━━ Information provided
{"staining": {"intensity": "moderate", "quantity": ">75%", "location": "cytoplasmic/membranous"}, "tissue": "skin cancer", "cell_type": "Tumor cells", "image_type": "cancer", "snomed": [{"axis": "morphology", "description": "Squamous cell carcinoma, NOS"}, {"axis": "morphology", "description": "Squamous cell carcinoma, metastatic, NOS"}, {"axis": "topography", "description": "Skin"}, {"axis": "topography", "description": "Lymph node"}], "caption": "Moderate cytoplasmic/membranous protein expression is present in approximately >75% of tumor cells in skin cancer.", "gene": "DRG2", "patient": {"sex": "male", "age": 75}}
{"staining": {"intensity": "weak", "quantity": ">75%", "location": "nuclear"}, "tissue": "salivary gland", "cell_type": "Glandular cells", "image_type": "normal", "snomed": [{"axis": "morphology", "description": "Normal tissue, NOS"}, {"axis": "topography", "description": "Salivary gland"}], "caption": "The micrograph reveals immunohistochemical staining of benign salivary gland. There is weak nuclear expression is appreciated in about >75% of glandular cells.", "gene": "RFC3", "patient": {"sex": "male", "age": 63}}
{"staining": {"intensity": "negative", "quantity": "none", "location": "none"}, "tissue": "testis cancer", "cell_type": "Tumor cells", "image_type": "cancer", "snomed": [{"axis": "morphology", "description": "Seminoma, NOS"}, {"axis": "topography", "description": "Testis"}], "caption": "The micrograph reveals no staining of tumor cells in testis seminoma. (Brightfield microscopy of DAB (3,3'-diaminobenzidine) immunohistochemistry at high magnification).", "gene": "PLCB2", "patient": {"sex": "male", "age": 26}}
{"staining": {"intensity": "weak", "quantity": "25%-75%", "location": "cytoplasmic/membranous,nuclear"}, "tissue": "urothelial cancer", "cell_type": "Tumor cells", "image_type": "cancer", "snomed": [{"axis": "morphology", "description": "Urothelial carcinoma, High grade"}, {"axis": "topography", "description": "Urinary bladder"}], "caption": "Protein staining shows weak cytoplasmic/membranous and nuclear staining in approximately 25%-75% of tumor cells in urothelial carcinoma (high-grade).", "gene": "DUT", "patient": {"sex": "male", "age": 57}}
━━━━
Extract the full listing above without alteration.

{"staining": {"intensity": "moderate", "quantity": ">75%", "location": "cytoplasmic/membranous"}, "tissue": "skin cancer", "cell_type": "Tumor cells", "image_type": "cancer", "snomed": [{"axis": "morphology", "description": "Squamous cell carcinoma, NOS"}, {"axis": "morphology", "description": "Squamous cell carcinoma, metastatic, NOS"}, {"axis": "topography", "description": "Skin"}, {"axis": "topography", "description": "Lymph node"}], "caption": "Moderate cytoplasmic/membranous protein expression is present in approximately >75% of tumor cells in skin cancer.", "gene": "DRG2", "patient": {"sex": "male", "age": 75}}
{"staining": {"intensity": "weak", "quantity": ">75%", "location": "nuclear"}, "tissue": "salivary gland", "cell_type": "Glandular cells", "image_type": "normal", "snomed": [{"axis": "morphology", "description": "Normal tissue, NOS"}, {"axis": "topography", "description": "Salivary gland"}], "caption": "The micrograph reveals immunohistochemical staining of benign salivary gland. There is weak nuclear expression is appreciated in about >75% of glandular cells.", "gene": "RFC3", "patient": {"sex": "male", "age": 63}}
{"staining": {"intensity": "negative", "quantity": "none", "location": "none"}, "tissue": "testis cancer", "cell_type": "Tumor cells", "image_type": "cancer", "snomed": [{"axis": "morphology", "description": "Seminoma, NOS"}, {"axis": "topography", "description": "Testis"}], "caption": "The micrograph reveals no staining of tumor cells in testis seminoma. (Brightfield microscopy of DAB (3,3'-diaminobenzidine) immunohistochemistry at high magnification).", "gene": "PLCB2", "patient": {"sex": "male", "age": 26}}
{"staining": {"intensity": "weak", "quantity": "25%-75%", "location": "cytoplasmic/membranous,nuclear"}, "tissue": "urothelial cancer", "cell_type": "Tumor cells", "image_type": "cancer", "snomed": [{"axis": "morphology", "description": "Urothelial carcinoma, High grade"}, {"axis": "topography", "description": "Urinary bladder"}], "caption": "Protein staining shows weak cytoplasmic/membranous and nuclear staining in approximately 25%-75% of tumor cells in urothelial carcinoma (high-grade).", "gene": "DUT", "patient": {"sex": "male", "age": 57}}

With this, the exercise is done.